About this task — Rewrite each of the items with every occurrence of "22 жаштагы жигит" changed to "22 жаштагы эркек" and everything else left the same.

*** Extracted material ***

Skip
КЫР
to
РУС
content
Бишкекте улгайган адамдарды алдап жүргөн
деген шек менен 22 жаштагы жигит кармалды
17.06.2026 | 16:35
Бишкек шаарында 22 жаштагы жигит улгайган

*** End of Extracted material ***

Written reply —
Skip
КЫР
to
РУС
content
Бишкекте улгайган адамдарды алдап жүргөн
деген шек менен 22 жаштагы эркек кармалды
17.06.2026 | 16:35
Бишкек шаарында 22 жаштагы эркек улгайган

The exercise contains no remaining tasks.